Meeting of the Parliament 17 September 2025
I acknowledge that the bill contains some improvements, and I welcome the fact that the Government backed my amendments to toughen up non-harassment orders and allow for a review to notify victims when fiscal fines are issued. However, taken as a whole, the bill fails to deliver the meaningful changes to the criminal justice system that victims in Scotland are crying out for. As Katy Clark said, the bill is far too big. It should have been broken up long ago, but, instead, it has been made even bigger, with significant changes introduced by the Government at the very last minute and without proper scrutiny, as Liam Kerr and Pauline McNeill made clear last night.
Let me turn to what the bill will do. It will create a victims commissioner, which, on paper, sounds wonderful. If we had limitless resources, that would be one thing, but we do not. The truth is that the commissioner lacks teeth and has no ability to intervene in individual cases, which will provide false hope to victims that it could directly help them while taking away resources that could be invested instead in victim support services, as Scottish Women’s Aid warned us. During stage 3 proceedings, I tried to strengthen the role by giving the victims commissioner the power to obtain information from local authorities and social housing providers, but my amendment was voted down.
The Parliament set up a cross-party committee to look into the role of commissioners, which concluded, a few months ago, that creating new bodies to address public service failures or perceived public service failures is not necessarily effective nor sustainable. Meanwhile, Children First has said that a commissioner should not be brought in as a substitute for concrete actions to improve the experiences of victims and witnesses, and I agree. Victims are being failed, but all that we are doing is creating yet another commissioner of debatable effectiveness and saying, “Job well done,” without having changed much.
I admit that the Government has done a great job on the branding of the bill, because creating a new sexual offences court sounds brilliant. However, as Douglas Ross said during the stage 3 proceedings yesterday, when we scratch the surface we realise that it is little more than an expensive sign on a door—in the same court buildings with the same judges and the same staff. I welcome the requirement for training in trauma-informed practice. However, as Pauline McNeill outlined, instead of setting up a new court and the huge expense that will come with that, we could create a specialist division in the existing courts, focusing our resources where we know that they are badly needed. The Faculty of Advocates and the Law Society of Scotland both said that that would be more effective, while Children First said that it feared that creating a new court would distract from making the changes that victims and witnesses argue would make things better. Simon Di Rollo KC even called it “window dressing”. Once again, we are patting ourselves on the back without having addressed the real issues.

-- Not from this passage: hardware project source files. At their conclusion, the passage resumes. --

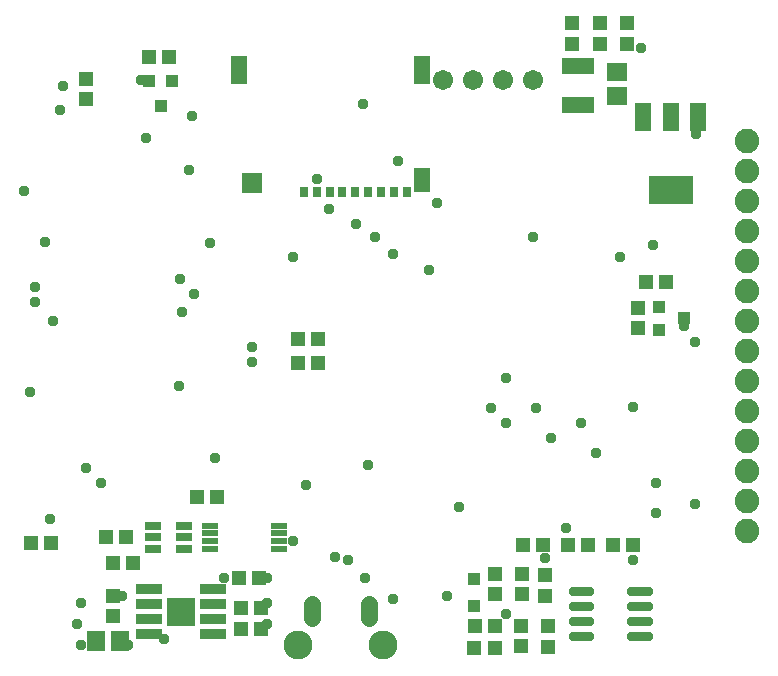
<source format=gbr>
G04 EAGLE Gerber RS-274X export*
G75*
%MOMM*%
%FSLAX34Y34*%
%LPD*%
%INSoldermask Top*%
%IPPOS*%
%AMOC8*
5,1,8,0,0,1.08239X$1,22.5*%
G01*
%ADD10R,1.503200X1.803200*%
%ADD11R,1.303200X1.203200*%
%ADD12R,1.203200X1.303200*%
%ADD13R,2.260600X0.812800*%
%ADD14R,2.489200X2.489200*%
%ADD15R,1.403200X0.753200*%
%ADD16R,1.403200X0.553200*%
%ADD17C,2.453200*%
%ADD18C,1.411200*%
%ADD19C,1.711200*%
%ADD20C,2.082800*%
%ADD21R,1.003200X1.103200*%
%ADD22R,1.103200X1.003200*%
%ADD23R,1.422400X2.438400*%
%ADD24R,3.803200X2.403200*%
%ADD25R,2.703200X1.403200*%
%ADD26R,1.803200X1.503200*%
%ADD27R,1.283200X1.253200*%
%ADD28C,0.487116*%
%ADD29R,1.253200X1.283200*%
%ADD30R,1.103200X1.103200*%
%ADD31R,0.703200X0.953200*%
%ADD32R,1.403200X2.003200*%
%ADD33R,1.403200X2.403200*%
%ADD34R,1.803200X1.703200*%
%ADD35C,0.959600*%


D10*
X78950Y21550D03*
X98950Y21550D03*
D11*
X199830Y74890D03*
X216830Y74890D03*
X110150Y87590D03*
X93150Y87590D03*
D12*
X92760Y59260D03*
X92760Y42260D03*
D11*
X103800Y109180D03*
X86800Y109180D03*
X181270Y143470D03*
X164270Y143470D03*
D13*
X123526Y65110D03*
X123526Y52410D03*
X123526Y39710D03*
X123526Y27010D03*
X177374Y27010D03*
X177374Y39710D03*
X177374Y52410D03*
X177374Y65110D03*
D14*
X150450Y46060D03*
D15*
X152750Y99680D03*
X152750Y109180D03*
X152750Y118680D03*
X126750Y118680D03*
X126750Y109180D03*
X126750Y99680D03*
D16*
X175270Y118930D03*
X175270Y112430D03*
X175270Y105930D03*
X175270Y99430D03*
X233770Y99430D03*
X233770Y105930D03*
X233770Y112430D03*
X233770Y118930D03*
D17*
X249800Y17650D03*
X321800Y17650D03*
D18*
X310050Y40610D02*
X310050Y52690D01*
X261550Y52690D02*
X261550Y40610D01*
D19*
X397560Y496530D03*
X422960Y496530D03*
X448360Y496530D03*
X372160Y496530D03*
D20*
X629970Y114260D03*
X629970Y139660D03*
X629970Y165060D03*
X629970Y190460D03*
X629970Y215860D03*
X629970Y241260D03*
X629970Y266660D03*
X629970Y292060D03*
X629970Y317460D03*
X629970Y342860D03*
X629970Y368260D03*
X629970Y393660D03*
X629970Y419060D03*
X629970Y444460D03*
D11*
X40300Y104100D03*
X23300Y104100D03*
D12*
X69900Y480410D03*
X69900Y497410D03*
D11*
X266360Y256500D03*
X249360Y256500D03*
X266360Y276820D03*
X249360Y276820D03*
D21*
X142900Y495100D03*
X123900Y495100D03*
X133400Y474100D03*
D11*
X123630Y515580D03*
X140630Y515580D03*
D22*
X555200Y304100D03*
X555200Y285100D03*
X576200Y294600D03*
D12*
X537260Y286100D03*
X537260Y303100D03*
D11*
X201100Y49490D03*
X218100Y49490D03*
X201100Y31710D03*
X218100Y31710D03*
D23*
X588314Y465288D03*
X565200Y465288D03*
X542086Y465288D03*
D24*
X565200Y403310D03*
D11*
X561000Y325080D03*
X544000Y325080D03*
D25*
X486460Y507950D03*
X486460Y474950D03*
D26*
X519480Y482720D03*
X519480Y502720D03*
D27*
X528370Y544650D03*
X528370Y527150D03*
X505510Y544650D03*
X505510Y527150D03*
X481380Y544650D03*
X481380Y527150D03*
D11*
X477960Y102830D03*
X494960Y102830D03*
X533060Y102830D03*
X516060Y102830D03*
D28*
X498081Y62029D02*
X481219Y62029D01*
X481219Y64891D01*
X498081Y64891D01*
X498081Y62029D01*
X498081Y49329D02*
X481219Y49329D01*
X481219Y52191D01*
X498081Y52191D01*
X498081Y49329D01*
X498081Y36629D02*
X481219Y36629D01*
X481219Y39491D01*
X498081Y39491D01*
X498081Y36629D01*
X498081Y23929D02*
X481219Y23929D01*
X481219Y26791D01*
X498081Y26791D01*
X498081Y23929D01*
X530719Y23929D02*
X547581Y23929D01*
X530719Y23929D02*
X530719Y26791D01*
X547581Y26791D01*
X547581Y23929D01*
X547581Y36629D02*
X530719Y36629D01*
X530719Y39491D01*
X547581Y39491D01*
X547581Y36629D01*
X547581Y49329D02*
X530719Y49329D01*
X530719Y52191D01*
X547581Y52191D01*
X547581Y49329D01*
X547581Y62029D02*
X530719Y62029D01*
X530719Y64891D01*
X547581Y64891D01*
X547581Y62029D01*
D27*
X461060Y34110D03*
X461060Y16610D03*
D12*
X438200Y33860D03*
X438200Y16860D03*
D29*
X398970Y15200D03*
X416470Y15200D03*
D11*
X416220Y34250D03*
X399220Y34250D03*
D27*
X458520Y77290D03*
X458520Y59790D03*
D11*
X456860Y102830D03*
X439860Y102830D03*
D12*
X439470Y61310D03*
X439470Y78310D03*
D30*
X398830Y50690D03*
X398830Y73690D03*
D12*
X416610Y61310D03*
X416610Y78310D03*
D31*
X342320Y401570D03*
X331320Y401570D03*
X320320Y401570D03*
X309320Y401570D03*
X298320Y401570D03*
X287320Y401570D03*
X276320Y401570D03*
X265320Y401570D03*
X254320Y401570D03*
D32*
X354320Y411820D03*
D33*
X354320Y504820D03*
D34*
X211070Y409320D03*
D33*
X199320Y504820D03*
D35*
X223570Y74890D03*
X245160Y105930D03*
X105460Y17740D03*
X100380Y59650D03*
X539800Y523200D03*
X586790Y450810D03*
X476300Y116800D03*
X120700Y447000D03*
X306120Y74890D03*
X135940Y22820D03*
X187154Y74890D03*
X66250Y17740D03*
X330250Y57110D03*
X425500Y44410D03*
X66090Y53300D03*
X62280Y35520D03*
X304850Y476210D03*
X116890Y496530D03*
X585520Y274280D03*
X585520Y137120D03*
X22910Y232370D03*
X17830Y402550D03*
X50850Y491450D03*
X39420Y124420D03*
X48310Y471130D03*
X157530Y420330D03*
X330250Y349210D03*
X448360Y363180D03*
X280720Y92670D03*
X292300Y89980D03*
X210870Y257770D03*
X210870Y270470D03*
X26720Y321270D03*
X160070Y466050D03*
X26720Y308570D03*
X576630Y288250D03*
X151180Y299680D03*
X161340Y314920D03*
X149910Y327620D03*
X275640Y387310D03*
X175310Y358100D03*
X298500Y374610D03*
X549960Y356830D03*
X35610Y359370D03*
X367080Y392390D03*
X315010Y363180D03*
X223570Y53300D03*
X148640Y237450D03*
X41960Y292060D03*
X223570Y35520D03*
X308660Y170140D03*
X179120Y176490D03*
X256590Y153630D03*
X458520Y91400D03*
X533450Y90130D03*
X533450Y219670D03*
X522020Y346670D03*
X375970Y59650D03*
X245160Y346670D03*
X360730Y335240D03*
X386130Y134580D03*
X265480Y412710D03*
X334060Y427950D03*
X552500Y129500D03*
X552500Y154900D03*
X501700Y180300D03*
X463600Y193000D03*
X450900Y218400D03*
X489000Y205700D03*
X412800Y218400D03*
X425500Y205700D03*
X425500Y243800D03*
X82600Y154900D03*
X69900Y167600D03*
M02*

</source>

As Liam Kerr said, the issue of jury majorities was decided without any hard evidence, despite the liberty of our constituents literally being on the line, with the changes based largely on mock jury research that experts such as Lord Renucci KC warned do not in any way mirror what really happens in the courts. I tried to stop that by lodging an amendment that would have put us in line with the tried and tested system in England and Wales and in other jurisdictions, but it was defeated in favour of a step into the unknown.
It is hard not to conclude that the bill does anything other than waste millions of pounds on cosmetic solutions that will make little difference to victims while ignoring the real issues. Victims deserve real change, but the bill does not deliver that.
What is most disappointing is what could have been. We urged the Government to accept our amendments, which would have made fundamental changes and delivered a victims bill worthy of the name. Russell Findlay tried to deliver a real Suzanne’s law—meaning that if there is no body, there is no parole—and commonsense reforms so that victims would not be left in the dark regarding plea deals. Liam Kerr tried to deliver a Scottish grooming gangs inquiry. I tried to ensure that victims would be notified about decisions not to prosecute. However, all those amendments were voted down. As a result, this is a victims bill in name only, and it is with a very heavy heart that I will vote against it at decision time.